Page extract:

++++

Incidentally, there are some arguments that liquid thorium reactors, and some other GenIV designs, could have significantly lower capital costs than conventional reactors. A big reason for that is that the basic physics of fuel and coolant provides substantial passive safety, rather than relying on lots of redundant active systems.
Aside from that, nuclear reactors don't necessarily have to be gigawatt-size. Even in the U.S., smaller reactors are starting to make some regulatory headway.
But even conventional 1GW reactors don't have to take decades to build. China's first AP-1000s at Sanmen are being finished up this year and next for a construction time of five years.
http://en.wikipedia.org/wiki/Sanmen_Nuclear_Power_Plant
http://www.world-nuclear-news.org/NN-First-Haiyang-AP1000-ta...
http://en.wikipedia.org/wiki/Thorium_fuel_cycle#List_of_thor...
It makes me sad that it's not happening in the US. If some folks in the government and business don't get their heads out of their asses a growth industry is going to bypass us entirely.
As India is already a nuclear weapons power, this has no immediate proliferation implications ... but moving a nation of a billion-plus people onto an energy cycle that produces weaponizable material as a by-product might be considered unwise by some. Cf. concerns in the 1970s and 1980s about the implications of running a "plutonium cycle" fast breeder energy ecosystem.
I'm not saying it's a slam-dunk win for sure.
But I have noticed a lot of general apathy and aversion to violence in the developed world largely because people are just too busy living their lives; they have a lot to lose.

++++

Provided information:

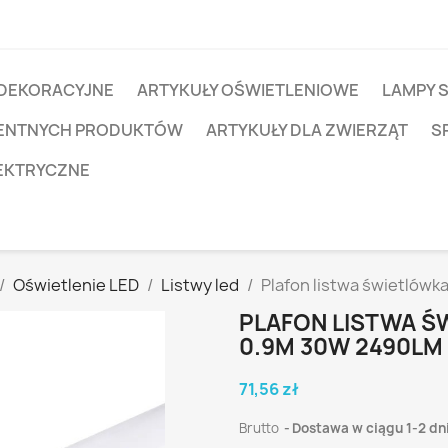
 DEKORACYJNE
ARTYKUŁY OŚWIETLENIOWE
LAMPY 
IGENTNYCH PRODUKTÓW
ARTYKUŁY DLA ZWIERZĄT
S
EKTRYCZNE
Oświetlenie LED
Listwy led
Plafon listwa świetlów
PLAFON LISTWA Ś
0.9M 30W 2490LM 
71,56 zł
Brutto
Dostawa w ciągu 1-2 dn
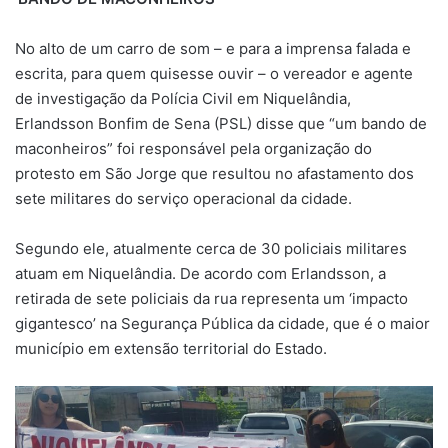
No alto de um carro de som – e para a imprensa falada e
escrita, para quem quisesse ouvir – o vereador e agente
de investigação da Polícia Civil em Niquelândia,
Erlandsson Bonfim de Sena (PSL) disse que “um bando de
maconheiros” foi responsável pela organização do
protesto em São Jorge que resultou no afastamento dos
sete militares do serviço operacional da cidade.
Segundo ele, atualmente cerca de 30 policiais militares
atuam em Niquelândia. De acordo com Erlandsson, a
retirada de sete policiais da rua representa um ‘impacto
gigantesco’ na Segurança Pública da cidade, que é o maior
município em extensão territorial do Estado.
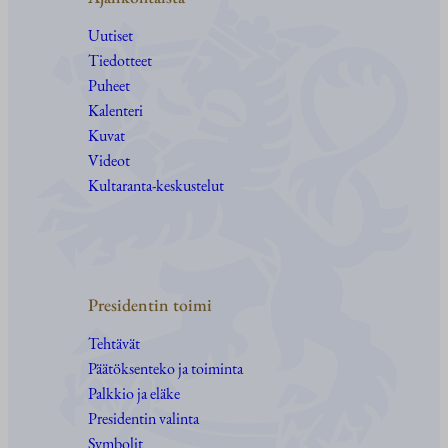
Uutiset
Tiedotteet
Puheet
Kalenteri
Kuvat
Videot
Kultaranta-keskustelut
Presidentin toimi
Tehtävät
Päätöksenteko ja toiminta
Palkkio ja eläke
Presidentin valinta
Symbolit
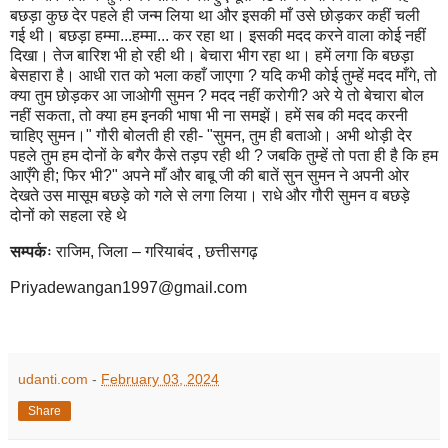
बछड़ा कुछ देर पहले ही जन्म लिया था और इसकी माँ उसे छोड़कर कहीं चली
गई थी। बछड़ा हम्मा...हम्मा... कर रहा था। इसकी मदद करने वाला कोई नहीं
दिखा। तेज बारिश भी हो रही थी। बेचारा भीग रहा था। हमें लगा कि बछड़ा
बेसहारा है। आधी रात को भला कहाँ जाएगा ? यदि कभी कोई तुम्हें मदद माँगे, तो
क्या तुम छोड़कर आ जाओगी सुमन ? मदद नहीं करोगी? अरे ये तो बेचारा बोल
नहीं सकता, तो क्या हम इनकी भाषा भी ना समझें। हमें सब की मदद करनी
चाहिए सुमन।" गौरी बोलती ही रही- "सुमन, तुम ही बताओ। अभी थोड़ी देर
पहले तुम हम दोनों के बगैर कैसे तड़प रही थी ? जबकि तुम्हें तो पता ही है कि हम
आएँगे ही; फिर भी?" अपने माँ और बाबू जी की बातें सुन सुमन ने अपनी ओर
देखते उस मासूम बछड़े को गले से लगा लिया। राधे और गौरी सुमन व बछड़े
दोनों को सहला रहे थे
सम्पर्कः
राजिम, जिला – गरियाबंद , छत्तीसगढ़
Priyadewangan1997@gmail.com
udanti.com
-
February 03, 2024
Share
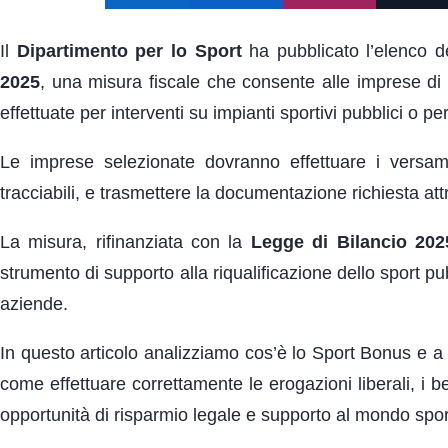
Il
Dipartimento per lo Sport
ha pubblicato l’elenco d
2025
, una misura fiscale che consente alle imprese di
effettuate per interventi su impianti sportivi pubblici o pe
Le imprese selezionate dovranno effettuare i versam
tracciabili, e trasmettere la documentazione richiesta at
La misura, rifinanziata con la
Legge di Bilancio 202
strumento di supporto alla riqualificazione dello sport p
aziende.
In questo articolo analizziamo cos’è lo Sport Bonus e a 
come effettuare correttamente le erogazioni liberali, i b
opportunità di risparmio legale e supporto al mondo spor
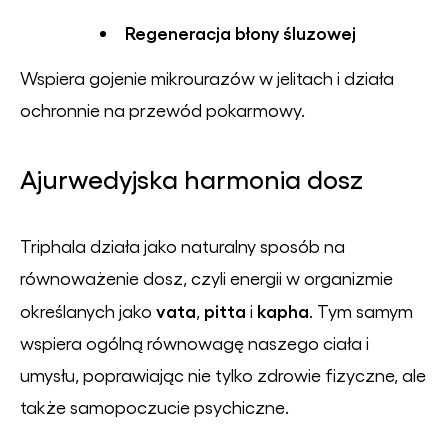
Regeneracja błony śluzowej
Wspiera gojenie mikrourazów w jelitach i działa
ochronnie na przewód pokarmowy.
Ajurwedyjska harmonia dosz
Triphala działa jako naturalny sposób na
równoważenie dosz, czyli energii w organizmie
vata
pitta
kapha
określanych jako
,
i
. Tym samym
wspiera ogólną równowagę naszego ciała i
umysłu, poprawiając nie tylko zdrowie fizyczne, ale
także samopoczucie psychiczne.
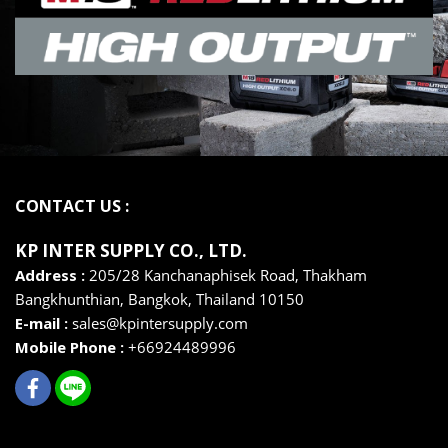
CONTACT US :
KP INTER SUPPLY CO., LTD
.
Address :
205/28 Kanchanaphisek Road, Thakham
Bangkhunthian,
Bangkok,
Thailand 10150
E-mail :
sales@kpintersupply.com
Mobile Phone :
+66924489996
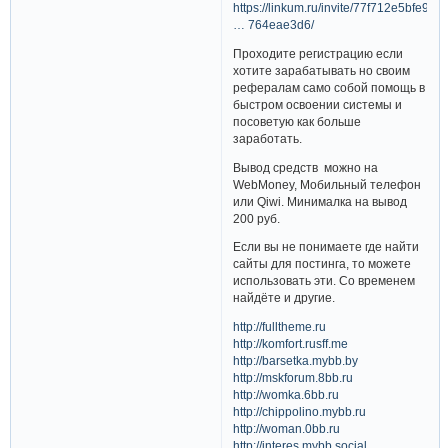
https://linkum.ru/invite/77f712e5bfe90a
… 764eae3d6/
Проходите регистрацию если
хотите зарабатывать но своим
рефералам само собой помощь в
быстром освоении системы и
посоветую как больше
заработать.
Вывод средств можно на
WebMoney, Мобильный телефон
или Qiwi. Минималка на вывод
200 руб.
Если вы не понимаете где найти
сайты для постинга, то можете
использовать эти. Со временем
найдёте и другие.
http://fulltheme.ru
http://komfort.rusff.me
http://barsetka.mybb.by
http://mskforum.8bb.ru
http://womka.6bb.ru
http://chippolino.mybb.ru
http://woman.0bb.ru
http://interes.mybb.social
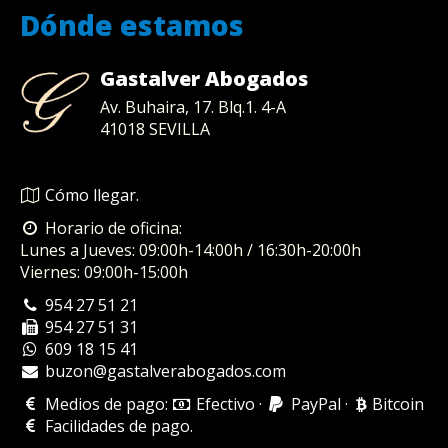
Dónde estamos
Gastalver Abogados
Av. Buhaira, 17. Blq.1. 4-A
41018
SEVILLA
Cómo llegar.
Horario de oficina:
Lunes a Jueves: 09:00h-14:00h / 16:30h-20:00h
Viernes: 09:00h-15:00h
954 27 51 21
954 27 51 31
609 18 15 41
buzon@gastalverabogados.com
Medios de pago:
Efectivo
·
PayPal
·
Bitcoin
Facilidades de pago
.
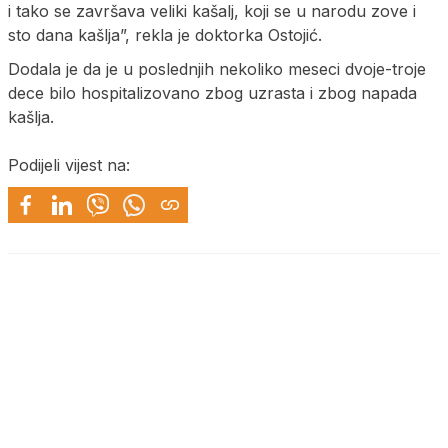
i tako se završava veliki kašalj, koji se u narodu zove i
sto dana kašlja”, rekla je doktorka Ostojić.
Dodala je da je u poslednjih nekoliko meseci dvoje-troje
dece bilo hospitalizovano zbog uzrasta i zbog napada
kašlja.
Podijeli vijest na:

++++

Work task 1:
Check three statements against the thread on nuclear reactors and answer yes or no for each, quoting the words of the thread that decide it: (a) China's first AP-1000s at Sanmen are built in five years; (b) smaller reactors are making regulatory headway only outside the U.S.; (c) India is already a nuclear weapons power.
Work task 2:
Please carry the thread on nuclear reactors further, starting after its last sentence.
You can leave the listing aside.

Task output 1:
(a) Yes: "China's first AP-1000s at Sanmen are being finished up this year and next for a construction time of five years."
(b) No: "Even in the U.S., smaller reactors are starting to make some regulatory headway."
(c) Yes: "As India is already a nuclear weapons power"

Task output 2:
> the real question is how they plan to reduce the U-232 contamination level enough to make weapons-safe U-233
I'm not convinced that anyone has this goal in mind. Maybe they just want to provide power to their countrymen and continue to lift India out of poverty. There might be nothing nefarious about this, unless you consider poor people getting less poor to be a problem.
I mean, the local coal power plant can't make artillery shells, but we're not shutting it down...
Again, totally non-researched, off the top of my head assumption.
Where does the Thorium come from and how abundant is it?
http://www.forbes.com/sites/energysource/2012/02/16/the-thin...
[Edit] corrected use of "fissile" -> "fertile"
While strictly correct, this is extremely misleading. Current resources would be exhausted in a decade, but resources are defined as the known deposits extractable under current market prices. Should we actually start using a lot of uranium, the price would spike, which would lead to a lot more deposits becoming economically available. This has almost no effect on the cost of nuclear power, as the cost of the raw uranium isn't a large part of the cost of producing power.
The end game there is when the price rises sufficiently for extraction from seawater becoming profitable. The world's seas have ~1000 times more uranium than conventional ground-based resources.
Nuclear fuels will not run out in this millennium.
For a real comparison, you should look at fast reactors, which use the rest of the uranium. That takes your estimate up to about a thousand years. But the estimate is looking at economically recoverable reserves, and if the same ore produces a hundred times as much energy, a lot more becomes economically recoverable.
Thorium would be 3-4 times more abundant than that. (But if seawater extraction works out, uranium will have the advantage again.)
If there ever appears a new intelligent civilization millions of years after humanity, they'll be very disappointed to be on an Earth without any Uranium or Thorium!
Uranium will simply not run out. The "10 years" figure stems entirely from misunderstanding what the word "reserve" means in mining.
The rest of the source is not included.